Floor mosaic, Villa Adriana near Tivoli (Italy), 120 A.D.
Heraldic heart-shaped leaves and tree. The minnesinger Heinrich von dem Vorste with his beloved mistress; Middle High German manuscript, 13th century

The symbol of the “playing-card heart” became universal as time passed, reaching numerous religions and cultures worldwide. Today’s symbol of the curved heart now encompasses a wide range of emotions and meanings.

At Last, My Love has Come Along by Elizabeth Robinson

At Last, My Love has Come Along by Elizabeth Robinson

At Last, My Love has Come Along by Elizabeth Robinson is titled after the song famously performed by jazz vocalist Etta James. Created with bright colors and bold patterns in the recognizable heart shape, the glass brings the music to life. You can almost hear the moody, vibrant sounds of jazz coming through the piece — the discordant clash of red and yellow along with slashes of black make you feel the dissonant chords that then melt and resolve into a whole piece of beautiful art that somehow flows together seamlessly.

I Carry Your Heart Necklace by Beth Taylor

I Carry Your Heart Necklace by Beth Taylor

The Robinson piece used the heart shape to represent the idea of love in music, and this necklace by Beth Taylor alludes to a well-known poem by e e cummings. The poem is one of my personal favorites, and I love the way this artist conveys the literary meaning by placing the words inside the different layers of the heart.

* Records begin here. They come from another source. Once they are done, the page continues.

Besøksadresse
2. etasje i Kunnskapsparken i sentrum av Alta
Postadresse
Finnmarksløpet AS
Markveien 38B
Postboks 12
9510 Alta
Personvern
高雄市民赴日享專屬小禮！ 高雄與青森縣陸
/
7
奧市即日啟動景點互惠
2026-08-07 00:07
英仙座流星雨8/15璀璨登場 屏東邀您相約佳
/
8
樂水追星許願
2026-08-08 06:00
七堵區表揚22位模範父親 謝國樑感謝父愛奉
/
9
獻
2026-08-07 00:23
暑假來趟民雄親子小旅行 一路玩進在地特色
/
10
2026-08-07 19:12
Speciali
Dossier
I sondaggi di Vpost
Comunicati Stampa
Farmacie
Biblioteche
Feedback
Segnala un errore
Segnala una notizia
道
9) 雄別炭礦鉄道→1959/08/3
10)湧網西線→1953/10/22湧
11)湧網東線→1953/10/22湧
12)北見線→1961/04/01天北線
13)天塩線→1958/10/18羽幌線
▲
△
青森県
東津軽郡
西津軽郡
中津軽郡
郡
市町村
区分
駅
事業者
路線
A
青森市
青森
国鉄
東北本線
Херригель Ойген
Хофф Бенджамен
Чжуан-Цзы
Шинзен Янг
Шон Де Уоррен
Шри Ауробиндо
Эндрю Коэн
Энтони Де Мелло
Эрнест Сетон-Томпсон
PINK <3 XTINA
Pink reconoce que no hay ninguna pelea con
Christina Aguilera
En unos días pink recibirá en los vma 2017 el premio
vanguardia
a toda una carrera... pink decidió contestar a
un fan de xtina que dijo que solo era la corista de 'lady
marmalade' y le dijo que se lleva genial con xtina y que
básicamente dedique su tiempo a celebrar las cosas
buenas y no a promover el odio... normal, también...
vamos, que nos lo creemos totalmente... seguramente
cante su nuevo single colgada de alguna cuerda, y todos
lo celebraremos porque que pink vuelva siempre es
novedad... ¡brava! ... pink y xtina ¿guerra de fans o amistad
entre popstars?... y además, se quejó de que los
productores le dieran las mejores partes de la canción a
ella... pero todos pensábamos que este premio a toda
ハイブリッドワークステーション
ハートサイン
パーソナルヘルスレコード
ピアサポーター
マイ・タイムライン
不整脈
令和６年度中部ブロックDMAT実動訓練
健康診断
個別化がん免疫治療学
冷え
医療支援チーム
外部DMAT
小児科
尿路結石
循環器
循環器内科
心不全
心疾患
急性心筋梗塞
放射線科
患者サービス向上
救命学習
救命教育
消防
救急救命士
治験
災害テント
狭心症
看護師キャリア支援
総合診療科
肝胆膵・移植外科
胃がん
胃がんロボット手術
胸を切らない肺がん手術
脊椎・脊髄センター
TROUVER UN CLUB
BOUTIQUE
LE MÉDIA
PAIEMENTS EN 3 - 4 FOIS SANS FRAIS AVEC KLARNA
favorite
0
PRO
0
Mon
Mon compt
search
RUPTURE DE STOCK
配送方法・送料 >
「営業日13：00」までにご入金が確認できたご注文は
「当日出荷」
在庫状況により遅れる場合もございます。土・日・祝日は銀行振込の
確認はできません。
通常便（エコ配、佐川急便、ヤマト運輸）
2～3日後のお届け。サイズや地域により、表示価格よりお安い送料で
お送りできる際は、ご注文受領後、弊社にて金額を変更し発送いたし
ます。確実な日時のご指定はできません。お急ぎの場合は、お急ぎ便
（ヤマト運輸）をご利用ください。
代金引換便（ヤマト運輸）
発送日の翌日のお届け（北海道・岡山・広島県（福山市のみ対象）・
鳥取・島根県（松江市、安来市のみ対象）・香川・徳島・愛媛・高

i carry your heart with me(i carry it in
my heart)i am never without it(anywhere
i go you go,my dear;and whatever is done
by only me is your doing,my darling)
        – e e cummings
I imagine wearing this necklace as a representation of my husband and children — carrying them with me always. It could also stand as a symbol of remembrance for a loved one lost. Giving it as a gift would be a strong statement of love to the recipient.

 

Two Hearts in Hand by Cathy Broski

Two Hearts in Hand by Cathy Broski

This sculpture by Cathy Broski is a piece that can truly mean something different to everyone who views it. Whether the hearts represent children, a couple, parents, or other loved ones — or whether the hand is our own, someone else’s, or something bigger — is open for interpretation.

Chatham Heart by Kerry Vesper

Chatham Heart by Kerry Vesper

The open design of Chatham Heart by Kerry Vesper is a subtle, flowing take on the traditional heart shape. Originally commissioned by a cardiologist for installation in the Chatham Art Center, this artistic representation of the physical heart is a beautiful piece.

Artists use the symbol of the heart to represent abstract ideas, express love, or even to literally stand for the actual organ. The symbol of the heart is found everywhere. What does this symbol mean to you?